I would like to (re)-start again with GemStone/S. I have done multiple ETL transformations for relational databases but I'm still fuzzy on how this is done at GemStone/S.

I would like to load data into GemStone from different sources. It could be files (csv, excel, xml, plain text, etc.) or other DBs like SQL Server, Postgres, Oracle, etc.

From what I saw at the pages there is GemConnect which connects to Oracle databases. How do you do it from other databases or files? Is there any option to connect via ODBC? Is there any data pump to do so or you "just" have to one yourself?

In the end I'm asking is how do you create a staging area, where you would clean-up, transform and then load the data into GemStone DB. Are there any examples or documentation how it is done?

Note: Only similar answer I have found is on SO - from Stephan Eggermont, but that was short and without any "real" information.


Solution

  • Staging

    I suspect that the reason that most environments have "ETL/staging" as a separate step is because the two endpoints are somewhat rigid and don't have a good programming language for data manipulation. That is, if you have TXT, CSV, XML, JSON, or SQL, and need it in another format/schema, then someone has to do the "transformation." But if you are working in GemStone, then you can do the transformation in Smalltalk--there is no need for a separate step.

    Files

    If you have files (TXT, CSV, XML, JSON, etc.), then use GsFile. In fact, if the other endpoint can deal with files, then just export from one source in an agreed format and then import in another (with GemStone doing the "heavy lifting" of transforming). Files are simpler, they avoid the communications layer, and they makes debugging trivial (if the source hasn't created the file, then it is the source's problem; if it is in the pending directory then haven't processed it yet (destination problem); if it is in the completed directory then the destination has processed it).

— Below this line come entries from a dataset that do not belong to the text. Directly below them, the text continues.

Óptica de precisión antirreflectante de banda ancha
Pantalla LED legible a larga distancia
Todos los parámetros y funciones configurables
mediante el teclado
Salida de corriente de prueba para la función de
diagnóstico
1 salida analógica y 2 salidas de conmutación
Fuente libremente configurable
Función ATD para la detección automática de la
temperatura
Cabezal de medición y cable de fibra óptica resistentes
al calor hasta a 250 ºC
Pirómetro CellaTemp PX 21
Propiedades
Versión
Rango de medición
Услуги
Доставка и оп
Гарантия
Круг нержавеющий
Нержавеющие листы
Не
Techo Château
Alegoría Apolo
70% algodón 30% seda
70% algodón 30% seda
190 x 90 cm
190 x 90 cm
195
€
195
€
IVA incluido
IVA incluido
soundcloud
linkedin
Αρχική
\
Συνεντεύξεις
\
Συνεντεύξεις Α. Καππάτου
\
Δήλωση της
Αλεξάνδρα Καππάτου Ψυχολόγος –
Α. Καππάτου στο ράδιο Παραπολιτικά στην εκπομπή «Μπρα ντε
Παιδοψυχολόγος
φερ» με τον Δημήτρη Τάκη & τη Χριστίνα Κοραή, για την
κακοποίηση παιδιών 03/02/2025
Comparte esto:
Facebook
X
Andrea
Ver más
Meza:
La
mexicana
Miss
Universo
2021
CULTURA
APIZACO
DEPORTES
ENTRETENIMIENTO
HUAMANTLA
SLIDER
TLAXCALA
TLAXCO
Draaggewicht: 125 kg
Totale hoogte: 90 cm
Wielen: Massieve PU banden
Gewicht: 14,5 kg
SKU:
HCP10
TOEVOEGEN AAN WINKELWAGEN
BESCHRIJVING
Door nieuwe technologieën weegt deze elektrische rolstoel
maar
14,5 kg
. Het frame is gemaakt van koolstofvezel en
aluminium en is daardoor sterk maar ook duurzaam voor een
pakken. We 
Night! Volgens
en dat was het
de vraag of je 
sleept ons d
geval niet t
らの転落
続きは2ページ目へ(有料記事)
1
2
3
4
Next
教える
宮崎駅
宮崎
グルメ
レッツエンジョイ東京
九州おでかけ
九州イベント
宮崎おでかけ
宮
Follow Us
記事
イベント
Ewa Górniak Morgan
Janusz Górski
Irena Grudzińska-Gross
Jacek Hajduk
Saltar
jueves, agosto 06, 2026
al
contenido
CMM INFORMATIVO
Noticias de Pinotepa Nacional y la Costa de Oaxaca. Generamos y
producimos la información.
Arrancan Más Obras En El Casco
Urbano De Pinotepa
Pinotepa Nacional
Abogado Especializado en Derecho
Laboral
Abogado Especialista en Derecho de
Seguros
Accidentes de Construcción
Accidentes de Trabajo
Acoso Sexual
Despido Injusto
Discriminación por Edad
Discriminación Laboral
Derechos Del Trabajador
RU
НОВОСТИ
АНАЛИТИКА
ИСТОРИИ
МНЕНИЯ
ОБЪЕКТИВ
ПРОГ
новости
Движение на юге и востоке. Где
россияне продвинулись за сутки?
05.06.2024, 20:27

    With this approach you start (one or more) background jobs in GemStone to watch a directory, open a file for read, process the file, and then move it to another directory. Other than basic string manipulation, you only need to work with GsFile. Then you create and update your objects in the database.

    ODBC

    While it would be possible to make FFI calls from GemStone to an ODBC library (or to a database's native library as is done with GemConnect), this would probably be unnecessarily complex. Instead, I'd create another layer using tools that have better interaction with the foreign system. This layer could write text files (as described above), or, with the proper interface, could communicate with GemStone directly. My inclination would be to use Dolphin to extract the data (good ODBC support), then communicate directly to GemStone from Dolphin. You could do something similar with other client Smalltalk dialects (Pharo, VA, or VW), or even from another language (I have a student working on a Python interface to GemStone).

    O/R Mapping

    Here again you are left with needing a way to take data in one format and translate it to another. These tend to be highly domain-specific and we find it easier to just write Smalltalk code. Alternatively, you could use something like GLORP in Pharo, VA, VW, etc.

    Best Practices

    I think you haven't found any "best practices" for ETL in GemStone because it isn't something we think of as an external process or separate step. There is just how to communicate with a file (GsFile), a socket (GsSocket), a library (CLibrary), or a client (GCI). From here we can look at internal processing issues like multiple producers and one consumer (RcQueue), or one producer and multiple consumers (locking).

    So, it isn't that GemStone applications don't do ETL, they just do it internally and the situations are much more situation-specific.